Every line holding the string "glandular" should be copied out of the listing.

DATASET RECORDS:
*** Begin section ***

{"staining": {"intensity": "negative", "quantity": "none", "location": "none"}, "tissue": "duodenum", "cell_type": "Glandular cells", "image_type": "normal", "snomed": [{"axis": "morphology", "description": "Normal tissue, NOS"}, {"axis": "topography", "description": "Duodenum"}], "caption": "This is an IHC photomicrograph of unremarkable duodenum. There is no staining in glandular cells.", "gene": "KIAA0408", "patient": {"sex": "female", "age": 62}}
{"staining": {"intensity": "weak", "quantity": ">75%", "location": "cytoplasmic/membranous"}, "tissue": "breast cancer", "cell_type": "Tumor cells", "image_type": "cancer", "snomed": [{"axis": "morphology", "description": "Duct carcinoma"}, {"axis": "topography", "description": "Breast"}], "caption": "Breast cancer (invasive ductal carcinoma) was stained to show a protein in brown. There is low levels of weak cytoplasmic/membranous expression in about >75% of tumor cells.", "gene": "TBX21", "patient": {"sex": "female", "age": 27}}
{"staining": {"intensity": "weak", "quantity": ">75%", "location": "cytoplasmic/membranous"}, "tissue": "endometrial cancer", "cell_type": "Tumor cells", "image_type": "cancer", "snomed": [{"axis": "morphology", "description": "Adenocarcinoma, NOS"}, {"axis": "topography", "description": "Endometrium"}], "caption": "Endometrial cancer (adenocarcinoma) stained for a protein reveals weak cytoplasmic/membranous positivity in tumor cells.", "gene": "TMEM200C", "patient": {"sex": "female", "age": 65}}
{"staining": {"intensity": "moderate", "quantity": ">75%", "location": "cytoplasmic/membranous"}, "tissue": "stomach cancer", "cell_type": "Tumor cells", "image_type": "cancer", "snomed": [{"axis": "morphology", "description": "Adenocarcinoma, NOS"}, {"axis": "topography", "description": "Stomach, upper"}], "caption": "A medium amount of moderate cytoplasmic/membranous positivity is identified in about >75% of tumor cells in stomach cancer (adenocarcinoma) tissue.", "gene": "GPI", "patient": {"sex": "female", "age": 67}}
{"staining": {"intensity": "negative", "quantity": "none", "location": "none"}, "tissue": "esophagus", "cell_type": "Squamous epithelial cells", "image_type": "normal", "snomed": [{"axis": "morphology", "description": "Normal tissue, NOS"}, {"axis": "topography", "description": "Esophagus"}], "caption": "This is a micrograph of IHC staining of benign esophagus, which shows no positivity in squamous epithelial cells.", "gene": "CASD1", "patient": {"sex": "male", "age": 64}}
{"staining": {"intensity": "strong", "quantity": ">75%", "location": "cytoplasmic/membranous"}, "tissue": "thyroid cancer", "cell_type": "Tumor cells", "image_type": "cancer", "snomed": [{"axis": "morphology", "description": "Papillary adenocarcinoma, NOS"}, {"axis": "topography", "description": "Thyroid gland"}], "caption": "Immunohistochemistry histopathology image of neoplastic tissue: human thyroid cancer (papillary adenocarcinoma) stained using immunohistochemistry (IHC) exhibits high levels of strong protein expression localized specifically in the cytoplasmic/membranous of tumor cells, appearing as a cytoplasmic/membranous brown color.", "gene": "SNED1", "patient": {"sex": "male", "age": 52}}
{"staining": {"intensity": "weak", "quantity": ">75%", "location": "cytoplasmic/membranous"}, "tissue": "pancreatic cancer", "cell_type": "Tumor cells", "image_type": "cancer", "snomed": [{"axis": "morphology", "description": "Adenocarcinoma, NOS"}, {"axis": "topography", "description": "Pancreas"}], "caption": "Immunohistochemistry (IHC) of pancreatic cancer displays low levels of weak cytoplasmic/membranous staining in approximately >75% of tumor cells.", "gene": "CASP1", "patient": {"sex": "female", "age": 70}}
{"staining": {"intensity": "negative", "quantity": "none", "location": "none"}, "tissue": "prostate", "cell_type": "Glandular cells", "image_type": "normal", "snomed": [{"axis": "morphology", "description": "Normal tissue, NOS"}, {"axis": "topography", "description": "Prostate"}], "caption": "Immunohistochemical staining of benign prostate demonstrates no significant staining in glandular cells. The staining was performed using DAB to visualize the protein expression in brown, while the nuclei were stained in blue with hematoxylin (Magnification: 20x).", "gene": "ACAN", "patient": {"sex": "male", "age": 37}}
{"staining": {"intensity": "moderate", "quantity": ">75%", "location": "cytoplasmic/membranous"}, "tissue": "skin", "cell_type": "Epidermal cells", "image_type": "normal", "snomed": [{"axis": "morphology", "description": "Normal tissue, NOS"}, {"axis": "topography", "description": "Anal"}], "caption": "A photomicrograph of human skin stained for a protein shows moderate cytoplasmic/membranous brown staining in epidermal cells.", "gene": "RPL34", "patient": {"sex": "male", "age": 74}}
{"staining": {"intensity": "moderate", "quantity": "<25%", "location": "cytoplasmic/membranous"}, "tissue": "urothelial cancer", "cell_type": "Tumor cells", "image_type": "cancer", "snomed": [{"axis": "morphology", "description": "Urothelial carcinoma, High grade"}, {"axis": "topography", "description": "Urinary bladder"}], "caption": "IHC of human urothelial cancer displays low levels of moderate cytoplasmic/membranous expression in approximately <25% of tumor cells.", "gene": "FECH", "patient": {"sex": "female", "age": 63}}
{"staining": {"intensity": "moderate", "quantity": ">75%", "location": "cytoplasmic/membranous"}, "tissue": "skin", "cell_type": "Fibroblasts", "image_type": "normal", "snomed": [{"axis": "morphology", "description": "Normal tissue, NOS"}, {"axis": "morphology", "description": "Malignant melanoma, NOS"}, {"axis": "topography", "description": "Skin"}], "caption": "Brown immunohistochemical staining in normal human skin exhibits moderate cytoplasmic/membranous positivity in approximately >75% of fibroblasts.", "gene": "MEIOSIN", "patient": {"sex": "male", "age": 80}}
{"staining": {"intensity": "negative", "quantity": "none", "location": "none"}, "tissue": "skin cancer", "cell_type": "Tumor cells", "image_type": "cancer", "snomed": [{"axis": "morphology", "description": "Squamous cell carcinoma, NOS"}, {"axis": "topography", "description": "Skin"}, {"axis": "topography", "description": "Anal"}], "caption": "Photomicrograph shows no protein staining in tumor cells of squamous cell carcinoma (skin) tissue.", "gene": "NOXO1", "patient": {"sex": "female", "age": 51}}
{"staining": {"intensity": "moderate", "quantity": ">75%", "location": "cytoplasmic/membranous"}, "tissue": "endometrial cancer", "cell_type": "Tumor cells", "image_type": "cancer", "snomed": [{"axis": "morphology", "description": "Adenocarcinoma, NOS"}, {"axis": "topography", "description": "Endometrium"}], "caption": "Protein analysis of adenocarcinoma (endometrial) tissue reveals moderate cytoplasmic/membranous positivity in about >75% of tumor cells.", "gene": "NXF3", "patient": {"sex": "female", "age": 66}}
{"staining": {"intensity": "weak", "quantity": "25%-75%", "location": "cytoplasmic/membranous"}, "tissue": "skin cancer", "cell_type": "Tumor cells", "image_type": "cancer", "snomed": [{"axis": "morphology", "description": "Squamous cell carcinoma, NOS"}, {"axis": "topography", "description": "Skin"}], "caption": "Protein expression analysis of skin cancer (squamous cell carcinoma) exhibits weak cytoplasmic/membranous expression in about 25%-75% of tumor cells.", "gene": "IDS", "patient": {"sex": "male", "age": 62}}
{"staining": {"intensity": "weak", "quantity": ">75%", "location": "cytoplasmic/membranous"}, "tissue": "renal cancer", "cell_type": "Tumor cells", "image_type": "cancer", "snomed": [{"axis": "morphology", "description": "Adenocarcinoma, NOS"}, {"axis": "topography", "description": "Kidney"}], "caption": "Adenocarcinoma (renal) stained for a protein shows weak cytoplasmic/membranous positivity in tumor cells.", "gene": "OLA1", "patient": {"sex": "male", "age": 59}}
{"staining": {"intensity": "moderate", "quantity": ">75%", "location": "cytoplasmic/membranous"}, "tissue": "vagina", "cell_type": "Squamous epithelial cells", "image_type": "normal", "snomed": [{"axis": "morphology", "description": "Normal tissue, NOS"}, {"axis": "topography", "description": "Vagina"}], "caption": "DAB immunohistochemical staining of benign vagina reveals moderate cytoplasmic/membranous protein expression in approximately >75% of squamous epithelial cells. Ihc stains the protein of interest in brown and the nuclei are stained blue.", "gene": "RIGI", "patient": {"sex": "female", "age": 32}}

*** End section ***

PROBLEM SOLUTION:
{"staining": {"intensity": "negative", "quantity": "none", "location": "none"}, "tissue": "duodenum", "cell_type": "Glandular cells", "image_type": "normal", "snomed": [{"axis": "morphology", "description": "Normal tissue, NOS"}, {"axis": "topography", "description": "Duodenum"}], "caption": "This is an IHC photomicrograph of unremarkable duodenum. There is no staining in glandular cells.", "gene": "KIAA0408", "patient": {"sex": "female", "age": 62}}
{"staining": {"intensity": "negative", "quantity": "none", "location": "none"}, "tissue": "prostate", "cell_type": "Glandular cells", "image_type": "normal", "snomed": [{"axis": "morphology", "description": "Normal tissue, NOS"}, {"axis": "topography", "description": "Prostate"}], "caption": "Immunohistochemical staining of benign prostate demonstrates no significant staining in glandular cells. The staining was performed using DAB to visualize the protein expression in brown, while the nuclei were stained in blue with hematoxylin (Magnification: 20x).", "gene": "ACAN", "patient": {"sex": "male", "age": 37}}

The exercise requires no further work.